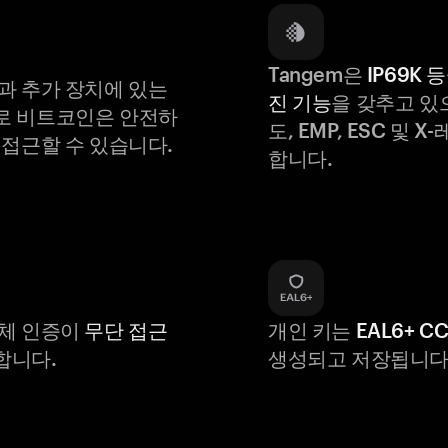
Tangem은
IP69K 
과 추가 장치에 있는
진 기능
을 갖추고 있
로 비트코인은 안전하
도, EMP, ESC 및 
 접근할 수 있습니다.
합니다.
생체 인증이
무단 접근
개인 키는
EAL6+ C
합니다.
생성되고 저장됩니다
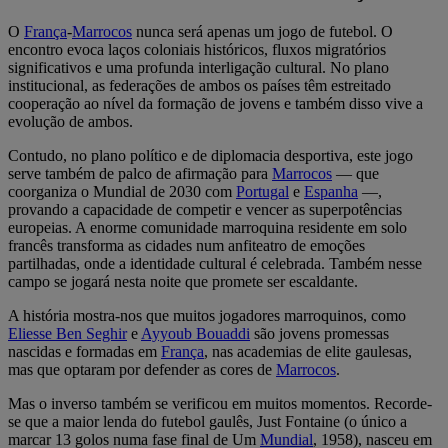
O
França
-
Marrocos
nunca será apenas um jogo de futebol. O
encontro evoca laços coloniais históricos, fluxos migratórios
significativos e uma profunda interligação cultural. No plano
institucional, as federações de ambos os países têm estreitado
cooperação ao nível da formação de jovens e também disso vive a
evolução de ambos.
Contudo, no plano político e de diplomacia desportiva, este jogo
serve também de palco de afirmação para
Marrocos
— que
coorganiza o Mundial de 2030 com
Portugal
e
Espanha
—,
provando a capacidade de competir e vencer as superpotências
europeias. A enorme comunidade marroquina residente em solo
francês transforma as cidades num anfiteatro de emoções
partilhadas, onde a identidade cultural é celebrada. Também nesse
campo se jogará nesta noite que promete ser escaldante.
A história mostra-nos que muitos jogadores marroquinos, como
Eliesse Ben Seghir
e
Ayyoub Bouaddi
são jovens promessas
nascidas e formadas em
França
, nas academias de elite gaulesas,
mas que optaram por defender as cores de
Marrocos
.
Mas o inverso também se verificou em muitos momentos. Recorde-
se que a maior lenda do futebol gaulês, Just Fontaine (o único a
marcar 13 golos numa fase final de Um
Mundial
, 1958), nasceu em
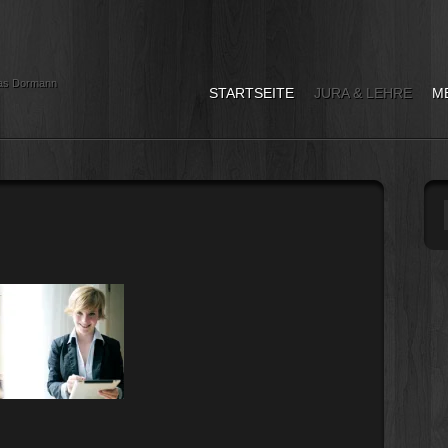
as Dormann
STARTSEITE
JURA & LEHRE
M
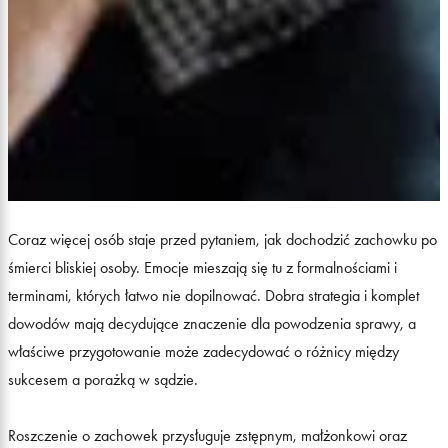
Coraz więcej osób staje przed pytaniem, jak dochodzić zachowku po
śmierci bliskiej osoby. Emocje mieszają się tu z formalnościami i
terminami, których łatwo nie dopilnować. Dobra strategia i komplet
dowodów mają decydujące znaczenie dla powodzenia sprawy, a
właściwe przygotowanie może zadecydować o różnicy między
sukcesem a porażką w sądzie.
Roszczenie o zachowek przysługuje zstępnym, małżonkowi oraz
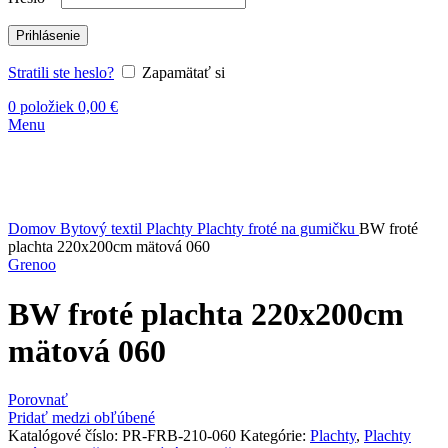
Prihlásenie
Stratili ste heslo?
Zapamätať si
0
položiek
0,00
€
Menu
Vypredané
Kliknite sem ak chcete zväčšiť
Domov
Bytový textil
Plachty
Plachty froté na gumičku
BW froté
plachta 220x200cm mätová 060
Grenoo
BW froté plachta 220x200cm
mätová 060
Porovnať
Pridať medzi obľúbené
Katalógové číslo:
PR-FRB-210-060
Kategórie:
Plachty
,
Plachty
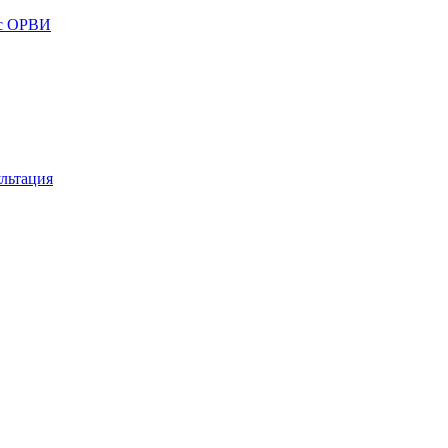
 с ОРВИ
льтация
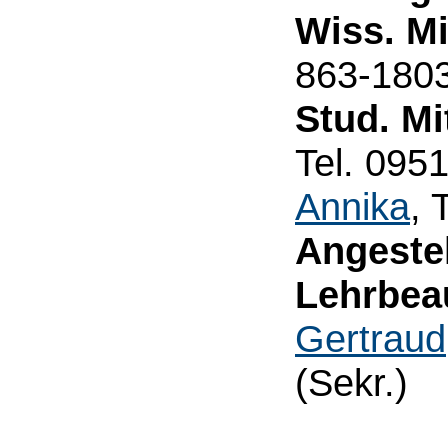
Wiss. Mi
863-180
Stud. Mi
Tel. 095
Annika
, 
Angestel
Lehrbeau
Gertraud
(Sekr.)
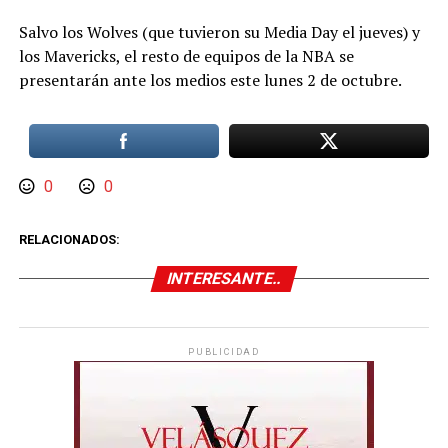
Salvo los Wolves (que tuvieron su Media Day el jueves) y
los Mavericks, el resto de equipos de la NBA se
presentarán ante los medios este lunes 2 de octubre.
0
0
RELACIONADOS:
INTERESANTE..
PUBLICIDAD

========

Collect every line of the listing above that contains the word "ambos". Letter case matters.

[TASK RESULT]
institucional, as federações de ambos os países têm estreitado
evolução de ambos.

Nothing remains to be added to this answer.